Aunque los activistas de los movimientos sociales nunca han tenido tanto acceso al nivel de gobierno como tienen ahora, un estribillo común es que el Gobierno escucha mucho, pero poco más, sobre todo en cuestiones que entran en conflicto con los intereses de los poderosos. Una reforma agraria largo tiempo esperada se ha estancado; en los problemas medioambientales, el Gobierno se ha puesto del lado de las empresas; en temas urbanos, los promotores inmobiliarios han prevalecido sobre el sentir popular; el programa Bolsa Familia de ayuda a los hogares pobres ha desatendido las voces de activistas contra el hambre progresistas; la supresión de barrios de chabolas bajo la bandera del embellecimiento del paisaje para la Copa del Mundo y los Juegos Olímpicos no ha llegado nunca al debate, ni tampoco el evidente apoyo a un aparato de seguridad de la época de la dictadura.

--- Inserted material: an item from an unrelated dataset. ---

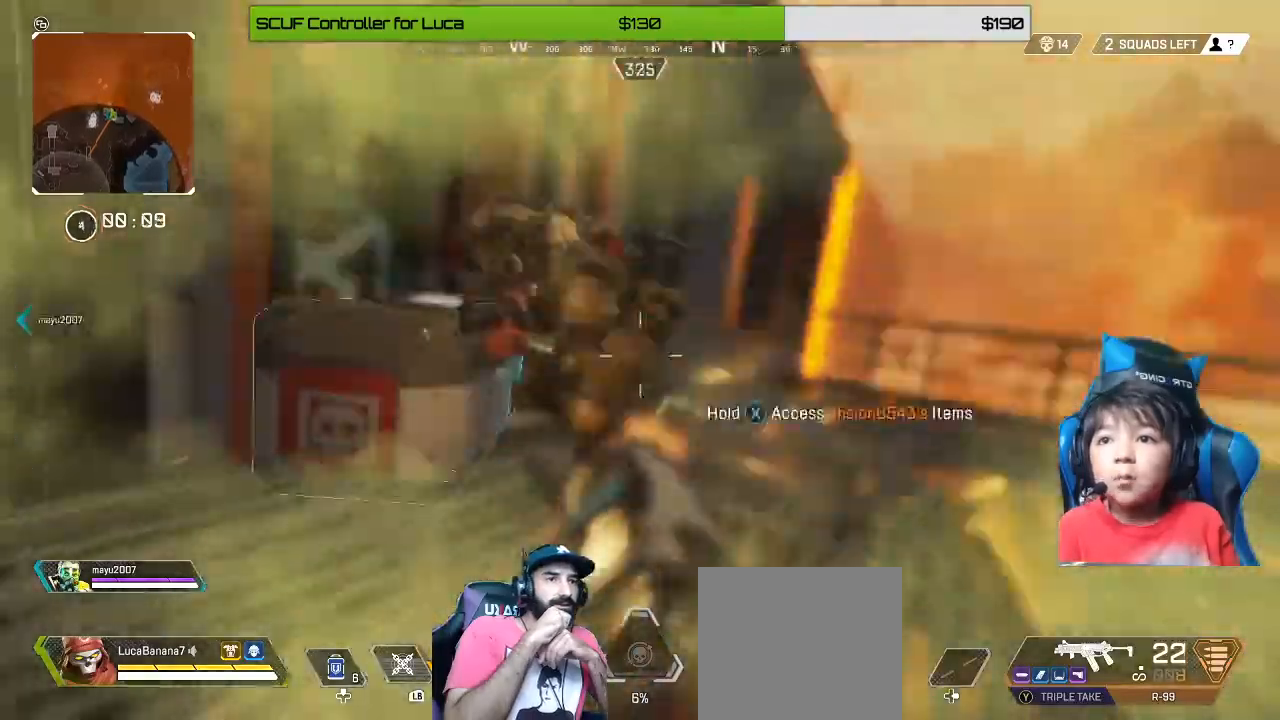
Gameplay with a controller (Xbox layout); each line is a JSON object with the inputs held at the frame after it. "events" lists button and stick changes between this image and that frame as [ms after this image, input, new state], when the widget could be followed in between.
{"buttons": ["R2"], "left_stick": "down", "right_stick": "down-right", "events": [[120, "left_stick", "down-right"], [480, "left_stick", "down"], [480, "right_stick", "down-right"]]}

Parte de la energía mostrada en las calles guarda sin duda relación con la decepción y la creciente percepción de que el PT, en última instancia, tampoco es tan diferente de los demás partidos políticos.

Sin embargo, un segundo elemento es que gran número de personas en el Brasil actual se sienten poco motivadas por la política cultural del PT o por su discurso de izquierda. Y muchos de ellos sienten que han sido excluidos del reciente desarrollo económico de Brasil. Por cada avance social importante a cargo del PT –como las ambiciosas reformas relativas a la acción afirmativa– hay retrocesos igualmente irrefutables: en la actualidad, la enseñanza pública de nivel primario está en ruinas y la desigualdad urbana sigue siendo extrema. El rápido desarrollo de Brasil en los últimos años ha sido una senda plagada de contradicciones en la que a los ricos les ha ido muy bien, mientras que muchos otros grupos apenas sobreviven. Para los que quedan atrás, es demasiado pedir que acepten posponer sus aspiraciones en nombre de un ideal progresista esquivo y abstracto, sobre todo cuando otros se han beneficiado mucho. Por último, la presidenta fue notablemente parca en palabras sobre el papel de la policía en el desencadenamiento de las protestas. Uno de los trágicos legados de la época de la dictadura de Brasil es una fuerza policial anticuada y extremadamente violenta, organizada en gran parte como milicias estatales semiautónomas, la policía militar conocida por su mala fama. Es tan violenta que Brasil se ha distinguido durante muchos años por el hecho de matar a más ciudadanos propios que cualquier otro país del mundo, a pesar de carecer de pena de muerte. Que las víctimas policiales son abrumadoramente jóvenes, negros y pobres es indiscutible, pero es algo que los brasileños han seguido aceptando y que el PT no parece dispuesto a recusar, al menos en el periodo previo a la Copa del Mundo y los Juegos Olímpicos.

No sabemos aún adónde llevarán estas protestas ni cuáles serán sus consecuencias para la política del país. Caben numerosas comparaciones: ¿se trata del Ocupad brasileño que no tuvo lugar hace dos años? ¿Es como lo que sucedió en España o Grecia, o es como el movimiento de inhabilitación contra el presidente Fernando Collor de Melo, en la década de 1990? Al igual que otros levantamientos en todo el mundo, pareció surgir de repente, pero el malestar es auténtico y las cuestiones subyacentes vienen de lejos y son complicadas. A diferencia de los casos de Turquía, Estados Unidos o España, sin embargo, Brasil está gobernado actualmente por un partido político comprometido en principio con el diálogo con los movimientos sociales, la democracia participativa y la justicia social y con un liderazgo que en su día estuvo en el punto de mira de la policía por querer cambiar el país. ¿Tendrá imaginación el PT para reconocer en la actualidad los mismos impulsos en las calles de Brasil?
Ana Claudia Teixeira, doctora en Ciencias Políticas por la Universidad de Campinas (São Paulo); Gianpaolo Baiocchi, profesor asociado de Sociología, Gallatin School, Universidad de Nueva York. Traducción: José María Puig de la Bellacasa.